In 2019, Spanish archaeologists excavating in Qubbat al-Haw in southern Egypt discovered a tomb containing the remains of ten mummified crocodiles, which once swam in large numbers in the Nile during the time of the ancient Egyptian pharaohs.
The crocodiles may have been used in rites for the Egyptian deity Sobek, who is often depicted with a crocodile head.
Qubbat al-Haw is located on the western bank of the Nile and serves as a resting place for nobles and priests from Ancient Egypt’s Old and Middle Kingdoms.
Archaeologists have previously discovered approximately 100 tombs at the necropolis, which was active from the Fourth Dynasty through the Roman Period. The latest tomb was unearthed by archaeologists from the University of Jaén.
Two Spanish archaeologists collaborated with two Belgian scientists to produce a complete analysis of the bones of these mummified crocodiles and their tombs, which was published in the journal PLOS One.
The studies revealed that the reptiles were preserved in a different manner than most mummified crocodiles. The ten crocodiles were mummified without the use of resin or evisceration of the remains, as the scientists explain in the journal.
The researchers also discovered evidence of linen, palm leaves, and rope, associated with some of the crocodiles, indicating that they were originally wrapped. The linen bandages, however, must have rotted away, and the crocodiles were not covered with large amounts of pitch or bitumen, as was common in more recent times. This allowed the researchers to measure and study these specimens thoroughly.
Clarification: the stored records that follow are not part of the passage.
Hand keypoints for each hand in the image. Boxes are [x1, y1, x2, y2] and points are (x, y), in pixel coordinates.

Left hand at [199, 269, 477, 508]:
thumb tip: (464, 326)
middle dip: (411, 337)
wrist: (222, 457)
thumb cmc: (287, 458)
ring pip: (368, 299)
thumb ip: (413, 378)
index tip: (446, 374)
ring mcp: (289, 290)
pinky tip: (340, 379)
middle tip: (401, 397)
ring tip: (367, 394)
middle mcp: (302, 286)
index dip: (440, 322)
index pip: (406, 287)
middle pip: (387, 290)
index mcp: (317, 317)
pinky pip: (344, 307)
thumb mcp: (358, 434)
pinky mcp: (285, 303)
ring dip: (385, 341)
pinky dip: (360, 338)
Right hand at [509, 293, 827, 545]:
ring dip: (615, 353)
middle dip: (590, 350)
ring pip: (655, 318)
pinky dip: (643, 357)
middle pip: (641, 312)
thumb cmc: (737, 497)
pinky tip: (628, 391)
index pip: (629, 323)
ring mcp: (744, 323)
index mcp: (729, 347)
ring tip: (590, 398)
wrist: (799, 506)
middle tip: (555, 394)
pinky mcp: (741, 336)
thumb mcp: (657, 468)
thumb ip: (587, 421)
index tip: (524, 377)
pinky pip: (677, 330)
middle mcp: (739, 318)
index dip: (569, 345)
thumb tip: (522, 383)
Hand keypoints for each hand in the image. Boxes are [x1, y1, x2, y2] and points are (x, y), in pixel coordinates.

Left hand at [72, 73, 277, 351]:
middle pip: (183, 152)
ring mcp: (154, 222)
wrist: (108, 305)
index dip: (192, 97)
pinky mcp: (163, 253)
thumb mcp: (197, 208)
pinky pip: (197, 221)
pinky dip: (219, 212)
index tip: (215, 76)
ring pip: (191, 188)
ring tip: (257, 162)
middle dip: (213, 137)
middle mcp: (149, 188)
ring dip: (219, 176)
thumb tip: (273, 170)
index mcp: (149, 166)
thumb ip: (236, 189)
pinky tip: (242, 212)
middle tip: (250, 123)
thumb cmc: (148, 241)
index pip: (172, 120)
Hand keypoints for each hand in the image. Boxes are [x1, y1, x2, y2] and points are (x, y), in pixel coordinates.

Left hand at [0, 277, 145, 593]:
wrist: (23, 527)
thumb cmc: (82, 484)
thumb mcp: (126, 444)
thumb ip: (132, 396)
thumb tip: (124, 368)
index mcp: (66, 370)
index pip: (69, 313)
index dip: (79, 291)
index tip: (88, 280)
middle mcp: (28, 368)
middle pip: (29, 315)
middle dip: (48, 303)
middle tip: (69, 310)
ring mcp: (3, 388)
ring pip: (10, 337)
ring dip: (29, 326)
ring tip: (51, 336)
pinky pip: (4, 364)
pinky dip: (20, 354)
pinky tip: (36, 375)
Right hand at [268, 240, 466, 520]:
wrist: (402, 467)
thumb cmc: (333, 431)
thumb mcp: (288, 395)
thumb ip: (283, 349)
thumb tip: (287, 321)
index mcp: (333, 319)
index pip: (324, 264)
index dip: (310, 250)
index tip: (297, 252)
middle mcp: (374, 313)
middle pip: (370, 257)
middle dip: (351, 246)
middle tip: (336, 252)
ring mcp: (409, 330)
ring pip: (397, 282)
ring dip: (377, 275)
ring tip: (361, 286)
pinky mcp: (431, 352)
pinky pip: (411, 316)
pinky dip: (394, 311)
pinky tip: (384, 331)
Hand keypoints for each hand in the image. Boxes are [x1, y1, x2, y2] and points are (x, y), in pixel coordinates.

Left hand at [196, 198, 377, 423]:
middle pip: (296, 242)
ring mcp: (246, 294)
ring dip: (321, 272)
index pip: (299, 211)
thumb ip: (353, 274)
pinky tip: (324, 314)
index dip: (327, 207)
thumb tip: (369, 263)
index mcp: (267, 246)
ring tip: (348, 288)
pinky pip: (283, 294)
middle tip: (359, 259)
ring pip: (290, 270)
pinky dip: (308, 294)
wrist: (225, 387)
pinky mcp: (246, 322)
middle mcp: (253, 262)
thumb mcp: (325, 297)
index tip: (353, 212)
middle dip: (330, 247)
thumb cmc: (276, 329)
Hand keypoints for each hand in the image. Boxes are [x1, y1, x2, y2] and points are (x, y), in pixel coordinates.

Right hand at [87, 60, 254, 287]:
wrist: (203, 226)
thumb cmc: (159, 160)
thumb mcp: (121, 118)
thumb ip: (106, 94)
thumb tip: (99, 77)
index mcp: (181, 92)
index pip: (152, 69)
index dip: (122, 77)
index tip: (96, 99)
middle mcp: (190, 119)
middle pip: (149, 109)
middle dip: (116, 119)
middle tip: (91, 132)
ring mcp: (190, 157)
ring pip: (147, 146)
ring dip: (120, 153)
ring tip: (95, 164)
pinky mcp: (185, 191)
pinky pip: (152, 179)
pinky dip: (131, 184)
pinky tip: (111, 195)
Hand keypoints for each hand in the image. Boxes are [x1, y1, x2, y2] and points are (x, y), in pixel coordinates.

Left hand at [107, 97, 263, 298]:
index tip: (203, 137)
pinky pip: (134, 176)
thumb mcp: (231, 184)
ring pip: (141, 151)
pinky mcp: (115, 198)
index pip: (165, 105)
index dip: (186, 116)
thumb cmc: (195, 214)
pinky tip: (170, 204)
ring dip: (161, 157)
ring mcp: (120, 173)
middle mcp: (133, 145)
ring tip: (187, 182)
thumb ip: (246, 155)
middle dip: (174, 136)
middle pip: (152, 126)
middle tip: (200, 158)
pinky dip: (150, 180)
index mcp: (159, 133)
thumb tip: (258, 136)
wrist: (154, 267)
“Most of the time I’m dealing with fragments, with broken things,” lead author Bea De Cupere, an archaeozoologist at the Royal Belgian Institute of Natural Sciences, tells the New York Times’ Sam Jones. “To hear you have ten crocodiles in a tomb—that’s special.”
“More than 20 burial sites with crocodile mummies are known in Egypt, but to find 10 well-preserved crocodile mummies together in an undisturbed tomb is extraordinary,” she says. “Of most mummies collected by museums in the late 19th and early 20th centuries, often hatchlings, we don’t know exactly where they come from.”
“The absence of linen bandages and resin allowed us to carry out directly a detailed study of the preserved tissues and bones in all individuals,” De Cupere tells Newsweek’s Aristos Georgiou. “… In the case of the five isolated skulls, the heads were removed when the crocodiles were already [dried out].”
The smallest crocodile is 1.8 metres long, while the largest is 3.5 metres long. They are two separate species: the Nile crocodiles and West African crocodiles. Three of the skeletons were almost complete, with the other two missing a few parts. According to De Cupere, the crocodiles were first buried elsewhere, probably in sand pits. ‘This allowed the crocodiles to naturally dry out. The remains were then unearthed, wrapped, and relocated to the tomb at Qubbat al-Haw. Body parts have to be lost during wrapping and transport.’
One crocodile was so perfectly preserved that the gastroliths were still visible.These are intestinal stones that help crocodiles stay balanced in the water. The presence of stones indicates that the crocodile was not cut open to take out the intestines.
“The discovery of these mummies offers us new insights into ancient Egyptian religion and the treatment of these animals as an offering,” said co-author Alejandro Jiménez-Serrano, an Egyptologist at the University of Jaén in Spain.